__Data in this exercise__:

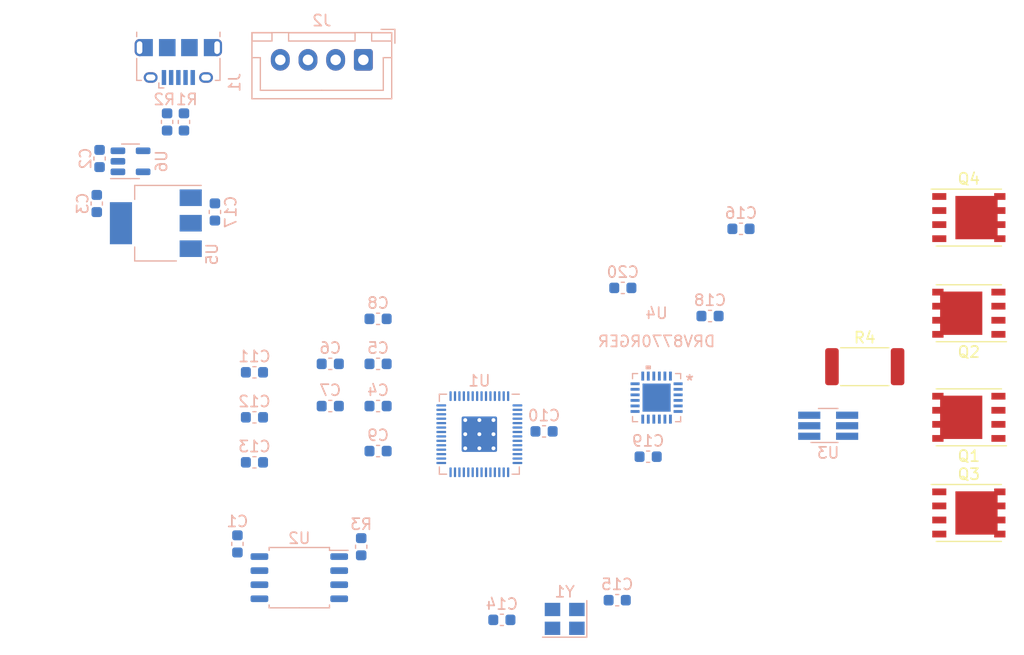
<source format=kicad_pcb>
(kicad_pcb (version 20211014) (generator pcbnew)

  (general
    (thickness 1.6)
  )

  (paper "A4")
  (layers
    (0 "F.Cu" signal)
    (31 "B.Cu" signal)
    (32 "B.Adhes" user "B.Adhesive")
    (33 "F.Adhes" user "F.Adhesive")
    (34 "B.Paste" user)
    (35 "F.Paste" user)
    (36 "B.SilkS" user "B.Silkscreen")
    (37 "F.SilkS" user "F.Silkscreen")
    (38 "B.Mask" user)
    (39 "F.Mask" user)
    (40 "Dwgs.User" user "User.Drawings")
    (41 "Cmts.User" user "User.Comments")
    (42 "Eco1.User" user "User.Eco1")
    (43 "Eco2.User" user "User.Eco2")
    (44 "Edge.Cuts" user)
    (45 "Margin" user)
    (46 "B.CrtYd" user "B.Courtyard")
    (47 "F.CrtYd" user "F.Courtyard")
    (48 "B.Fab" user)
    (49 "F.Fab" user)
    (50 "User.1" user)
    (51 "User.2" user)
    (52 "User.3" user)
    (53 "User.4" user)
    (54 "User.5" user)
    (55 "User.6" user)
    (56 "User.7" user)
    (57 "User.8" user)
    (58 "User.9" user)
  )

  (setup
    (pad_to_mask_clearance 0)
    (pcbplotparams
      (layerselection 0x00010fc_ffffffff)
      (disableapertmacros false)
      (usegerberextensions false)
      (usegerberattributes true)
      (usegerberadvancedattributes true)
      (creategerberjobfile true)
      (svguseinch false)
      (svgprecision 6)
      (excludeedgelayer true)
      (plotframeref false)
      (viasonmask false)
      (mode 1)
      (useauxorigin false)
      (hpglpennumber 1)
      (hpglpenspeed 20)
      (hpglpendiameter 15.000000)
      (dxfpolygonmode true)
      (dxfimperialunits true)
      (dxfusepcbnewfont true)
      (psnegative false)
      (psa4output false)
      (plotreference true)
      (plotvalue true)
      (plotinvisibletext false)
      (sketchpadsonfab false)
      (subtractmaskfromsilk false)
      (outputformat 1)
      (mirror false)
      (drillshape 1)
      (scaleselection 1)
      (outputdirectory "")
    )
  )

  (net 0 "")
  (net 1 "+3V3")
  (net 2 "GND")
  (net 3 "+15V")
  (net 4 "+1V1")
  (net 5 "Net-(C19-Pad1)")
  (net 6 "VCC")
  (net 7 "Net-(C20-Pad1)")
  (net 8 "/USB_D-")
  (net 9 "/USB_D+")
  (net 10 "unconnected-(J1-Pad4)")
  (net 11 "/SPI_CS")
  (net 12 "/SPI_CLK")
  (net 13 "/SPI_MOSI")
  (net 14 "/SPI_MISO")
  (net 15 "/Driver/RS-")
  (net 16 "/Driver/GHA")
  (net 17 "/Driver/M_A")
  (net 18 "/Driver/GHB")
  (net 19 "/Driver/M_B")
  (net 20 "/Driver/GLA")
  (net 21 "/Driver/GLB")
  (net 22 "Net-(R1-Pad1)")
  (net 23 "Net-(R2-Pad2)")
  (net 24 "/SS")
  (net 25 "unconnected-(U1-Pad6)")
  (net 26 "unconnected-(U1-Pad7)")
  (net 27 "unconnected-(U1-Pad8)")
  (net 28 "unconnected-(U1-Pad9)")
  (net 29 "unconnected-(U1-Pad11)")
  (net 30 "unconnected-(U1-Pad12)")
  (net 31 "unconnected-(U1-Pad13)")
  (net 32 "unconnected-(U1-Pad14)")
  (net 33 "unconnected-(U1-Pad15)")
  (net 34 "unconnected-(U1-Pad16)")
  (net 35 "unconnected-(U1-Pad17)")
  (net 36 "unconnected-(U1-Pad18)")
  (net 37 "unconnected-(U1-Pad24)")
  (net 38 "unconnected-(U1-Pad25)")
  (net 39 "unconnected-(U1-Pad26)")
  (net 40 "unconnected-(U1-Pad27)")
  (net 41 "unconnected-(U1-Pad28)")
  (net 42 "unconnected-(U1-Pad29)")
  (net 43 "unconnected-(U1-Pad30)")
  (net 44 "unconnected-(U1-Pad31)")
  (net 45 "unconnected-(U1-Pad32)")
  (net 46 "/INHA")
  (net 47 "/INHB")
  (net 48 "/INLA")
  (net 49 "/INLB")
  (net 50 "/CURRENT")
  (net 51 "unconnected-(U1-Pad39)")
  (net 52 "unconnected-(U1-Pad40)")
  (net 53 "unconnected-(U1-Pad41)")
  (net 54 "/F_D3")
  (net 55 "/F_CLK")
  (net 56 "/F_D0")
  (net 57 "/F_D2")
  (net 58 "/F_D1")
  (net 59 "/Driver/CURRENT")
  (net 60 "/Driver/INLA")
  (net 61 "/Driver/INLB")
  (net 62 "unconnected-(U4-Pad3)")
  (net 63 "unconnected-(U4-Pad5)")
  (net 64 "unconnected-(U4-Pad7)")
  (net 65 "unconnected-(U4-Pad8)")
  (net 66 "unconnected-(U4-Pad9)")
  (net 67 "unconnected-(U4-Pad13)")
  (net 68 "unconnected-(U4-Pad14)")
  (net 69 "unconnected-(U4-Pad21)")
  (net 70 "/Driver/INHA")
  (net 71 "/Driver/INHB")
  (net 72 "unconnected-(U4-Pad24)")
  (net 73 "unconnected-(U6-Pad4)")
  (net 74 "/VBUS")
  (net 75 "/XIN")
  (net 76 "/XOUT")

  (footprint "MOSFET:PowerPAK_SO-8_FET" (layer "F.Cu") (at 172.72 101.6))

  (footprint "MOSFET:PowerPAK_SO-8_FET" (layer "F.Cu") (at 172.72 128.27))

  (footprint "Resistor_SMD:R_2512_6332Metric" (layer "F.Cu") (at 163.322 115.062))

  (footprint "MOSFET:PowerPAK_SO-8_FET" (layer "F.Cu") (at 172.72 110.236 180))

  (footprint "MOSFET:PowerPAK_SO-8_FET" (layer "F.Cu") (at 172.72 119.634 180))

  (footprint "Package_SO:SOIC-8_5.23x5.23mm_P1.27mm" (layer "B.Cu") (at 112.268 134.112 180))

  (footprint "DRIVER:DRV8770RGER" (layer "B.Cu") (at 144.526 117.856 180))

  (footprint "Capacitor_SMD:C_0603_1608Metric" (layer "B.Cu") (at 108.217 123.698 180))

  (footprint "Capacitor_SMD:C_0603_1608Metric" (layer "B.Cu") (at 108.217 119.634 180))

  (footprint "Capacitor_SMD:C_0603_1608Metric" (layer "B.Cu") (at 117.856 131.318 -90))

  (footprint "Crystal:Crystal_SMD_3225-4Pin_3.2x2.5mm" (layer "B.Cu") (at 136.228 137.834 180))

  (footprint "Package_TO_SOT_SMD:SOT-223" (layer "B.Cu") (at 99.314 102.108 180))

  (footprint "Capacitor_SMD:C_0603_1608Metric" (layer "B.Cu") (at 115.062 114.808 180))

  (footprint "Capacitor_SMD:C_0603_1608Metric" (layer "B.Cu") (at 140.97 136.144 180))

  (footprint "RP2040:RP2040-QFN-56" (layer "B.Cu") (at 128.524 121.158 180))

  (footprint "Capacitor_SMD:C_0603_1608Metric" (layer "B.Cu") (at 93.98 100.33 -90))

  (footprint "Capacitor_SMD:C_0603_1608Metric" (layer "B.Cu") (at 149.352 110.49 180))

  (footprint "Capacitor_SMD:C_0603_1608Metric" (layer "B.Cu") (at 115.062 118.618 180))

  (footprint "Connector_JST:JST_XH_B4B-XH-A_1x04_P2.50mm_Vertical" (layer "B.Cu") (at 118.05 87.359 180))

  (footprint "Capacitor_SMD:C_0603_1608Metric" (layer "B.Cu") (at 119.38 122.682 180))

  (footprint "Capacitor_SMD:C_0603_1608Metric" (layer "B.Cu") (at 94.234 96.266 90))

  (footprint "Capacitor_SMD:C_0603_1608Metric" (layer "B.Cu") (at 119.38 110.744 180))

  (footprint "Capacitor_SMD:C_0603_1608Metric" (layer "B.Cu") (at 134.366 120.904 180))

  (footprint "Capacitor_SMD:C_0603_1608Metric" (layer "B.Cu") (at 101.854 92.964 90))

  (footprint "Capacitor_SMD:C_0603_1608Metric" (layer "B.Cu") (at 119.38 118.618 180))

  (footprint "Capacitor_SMD:C_0603_1608Metric" (layer "B.Cu") (at 152.146 102.616 180))

  (footprint "Capacitor_SMD:C_0603_1608Metric" (layer "B.Cu") (at 108.217 115.57 180))

  (footprint "Capacitor_SMD:C_0603_1608Metric" (layer "B.Cu") (at 104.648 101.092 90))

  (footprint "Capacitor_SMD:C_0603_1608Metric" (layer "B.Cu") (at 100.33 92.964 -90))

  (footprint "Package_TO_SOT_SMD:SOT-23-5" (layer "B.Cu") (at 97.028 96.52))

  (footprint "Capacitor_SMD:C_0603_1608Metric" (layer "B.Cu") (at 143.764 123.19 180))

  (footprint "Capacitor_SMD:C_0603_1608Metric" (layer "B.Cu") (at 119.38 114.808 180))

  (footprint "Capacitor_SMD:C_0603_1608Metric" (layer "B.Cu") (at 106.68 131.064 90))

  (footprint "Capacitor_SMD:C_0603_1608Metric" (layer "B.Cu") (at 130.556 137.922 180))

  (footprint "Connector_USB:USB_Micro-B_Amphenol_10118194_Horizontal" (layer "B.Cu") (at 101.346 87.553))

  (footprint "Capacitor_SMD:C_0603_1608Metric" (layer "B.Cu") (at 141.478 107.95 180))

  (footprint "Package_TO_SOT_SMD:TSOT-23-6_HandSoldering" (layer "B.Cu") (at 160.02 120.396))

)

</source>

__Exercise requirements__: Take the line above containing "119.38 118.618 180))", the line containing "108.217 115.57 180))", and all lines in between, and copy them exactly without anything else.

__Response area__:
  (footprint "Capacitor_SMD:C_0603_1608Metric" (layer "B.Cu") (at 119.38 118.618 180))

  (footprint "Capacitor_SMD:C_0603_1608Metric" (layer "B.Cu") (at 152.146 102.616 180))

  (footprint "Capacitor_SMD:C_0603_1608Metric" (layer "B.Cu") (at 108.217 115.57 180))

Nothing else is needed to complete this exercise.